*** Records to use ***
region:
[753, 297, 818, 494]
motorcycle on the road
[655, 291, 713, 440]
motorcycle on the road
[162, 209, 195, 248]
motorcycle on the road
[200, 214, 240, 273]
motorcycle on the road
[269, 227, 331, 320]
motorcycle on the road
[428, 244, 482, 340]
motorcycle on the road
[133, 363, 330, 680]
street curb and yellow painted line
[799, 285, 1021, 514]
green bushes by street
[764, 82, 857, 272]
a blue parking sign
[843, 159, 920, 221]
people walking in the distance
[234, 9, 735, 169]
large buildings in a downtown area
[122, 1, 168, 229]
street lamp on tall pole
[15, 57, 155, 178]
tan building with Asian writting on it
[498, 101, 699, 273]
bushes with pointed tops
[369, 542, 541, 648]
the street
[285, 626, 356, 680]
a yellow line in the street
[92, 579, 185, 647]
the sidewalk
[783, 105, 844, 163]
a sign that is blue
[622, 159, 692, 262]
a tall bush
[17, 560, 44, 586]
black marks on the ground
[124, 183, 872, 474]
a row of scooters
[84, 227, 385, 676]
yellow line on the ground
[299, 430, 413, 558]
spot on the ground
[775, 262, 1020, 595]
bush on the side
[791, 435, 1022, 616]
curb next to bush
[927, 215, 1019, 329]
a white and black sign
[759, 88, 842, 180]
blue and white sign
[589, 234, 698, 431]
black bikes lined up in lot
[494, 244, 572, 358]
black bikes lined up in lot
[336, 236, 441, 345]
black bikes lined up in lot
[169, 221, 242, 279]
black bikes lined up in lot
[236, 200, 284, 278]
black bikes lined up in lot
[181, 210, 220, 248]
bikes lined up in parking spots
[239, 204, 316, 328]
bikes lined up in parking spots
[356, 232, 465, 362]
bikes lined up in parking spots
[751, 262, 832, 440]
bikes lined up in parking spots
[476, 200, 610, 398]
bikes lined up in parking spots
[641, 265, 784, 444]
*** End of Records to use ***
→ Your task:
Swap "region" for "area" throughout the rows above and write them out again, leaving everything else unchanged.

→ Response to the task:
area:
[753, 297, 818, 494]
motorcycle on the road
[655, 291, 713, 440]
motorcycle on the road
[162, 209, 195, 248]
motorcycle on the road
[200, 214, 240, 273]
motorcycle on the road
[269, 227, 331, 320]
motorcycle on the road
[428, 244, 482, 340]
motorcycle on the road
[133, 363, 330, 680]
street curb and yellow painted line
[799, 285, 1021, 514]
green bushes by street
[764, 82, 857, 272]
a blue parking sign
[843, 159, 920, 221]
people walking in the distance
[234, 9, 735, 169]
large buildings in a downtown area
[122, 1, 168, 229]
street lamp on tall pole
[15, 57, 155, 178]
tan building with Asian writting on it
[498, 101, 699, 273]
bushes with pointed tops
[369, 542, 541, 648]
the street
[285, 626, 356, 680]
a yellow line in the street
[92, 579, 185, 647]
the sidewalk
[783, 105, 844, 163]
a sign that is blue
[622, 159, 692, 262]
a tall bush
[17, 560, 44, 586]
black marks on the ground
[124, 183, 872, 474]
a row of scooters
[84, 227, 385, 676]
yellow line on the ground
[299, 430, 413, 558]
spot on the ground
[775, 262, 1020, 595]
bush on the side
[791, 435, 1022, 616]
curb next to bush
[927, 215, 1019, 329]
a white and black sign
[759, 88, 842, 180]
blue and white sign
[589, 234, 698, 431]
black bikes lined up in lot
[494, 244, 572, 358]
black bikes lined up in lot
[336, 236, 441, 345]
black bikes lined up in lot
[169, 221, 242, 279]
black bikes lined up in lot
[236, 200, 284, 278]
black bikes lined up in lot
[181, 210, 220, 248]
bikes lined up in parking spots
[239, 204, 316, 328]
bikes lined up in parking spots
[356, 232, 465, 362]
bikes lined up in parking spots
[751, 262, 832, 440]
bikes lined up in parking spots
[476, 200, 610, 398]
bikes lined up in parking spots
[641, 265, 784, 444]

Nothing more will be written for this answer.